In preparing, formulating and filing for Federal Disability Retirement benefits from the U.S. Office of Personnel Management, whether under FERS or CSRS, the Federal or Postal employee is expected to submit a Federal Disability Retirement application based upon the standard of proof and legal requirements which are current, applicable, and relevant.
Yet, if a denial is issued by OPM — one that is based upon language which is clearly contravening the statutory standards of legal precedents — that requires things which are not truly required, then what does one do?

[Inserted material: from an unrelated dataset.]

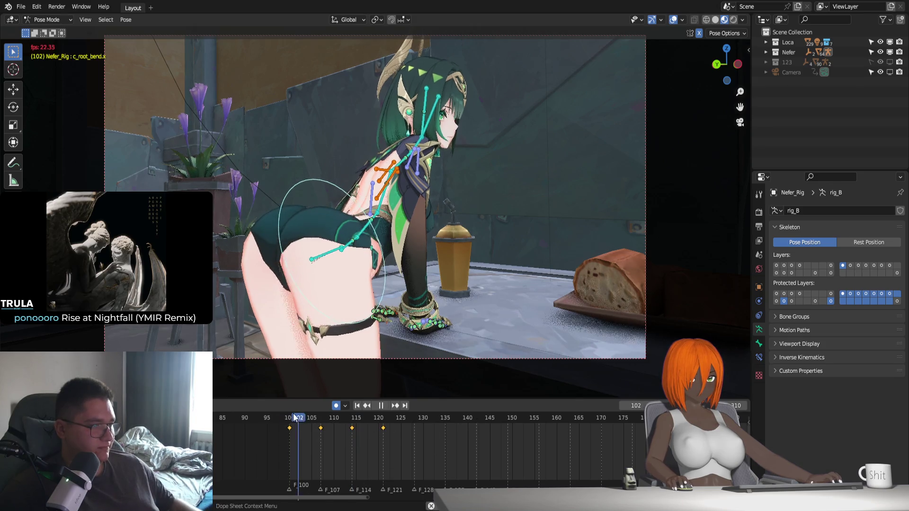
click(294, 417)
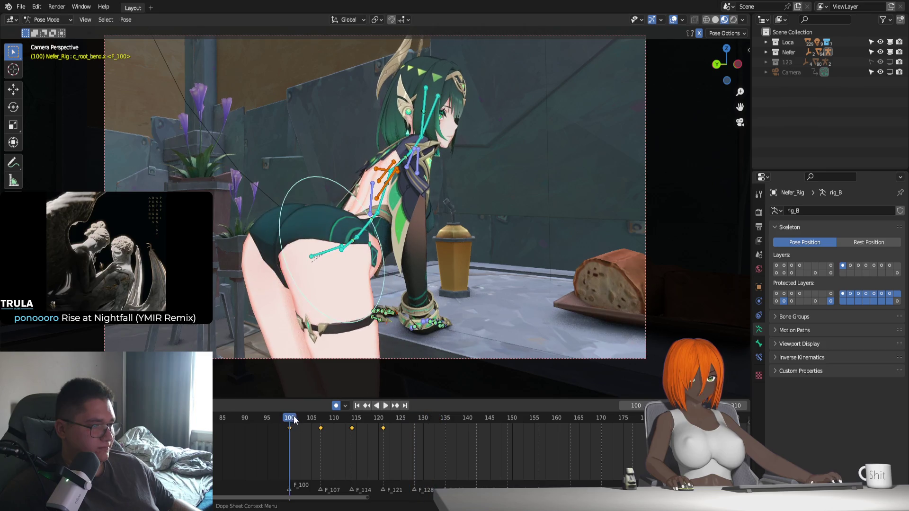
Switch to Solid shading, replay the loop, and delete the keys at 107, 114 and 121.
click(715, 19)
key(space)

It is tantamount to proving a negative: how does one prove that a murder did not occur? Or that a man did not say something asserted to have been stated? Or that one’s Federal Disability Retirement application does not contain “compelling” medical evidence, or here’s a better one: “According to AMA Guidelines, you do not have more than a 5% permanent disability rating…” What? For OWCP purposes, that may hold some meaning or relevance, but for a Federal Disability Retirement application, it means absolutely nothing.
The answer to the question, What does one do? What one must — go to the next level, with the proper legal tools in hand, to answer such nonsense. Or, better yet, start at the first level with some preemptive legal arguments.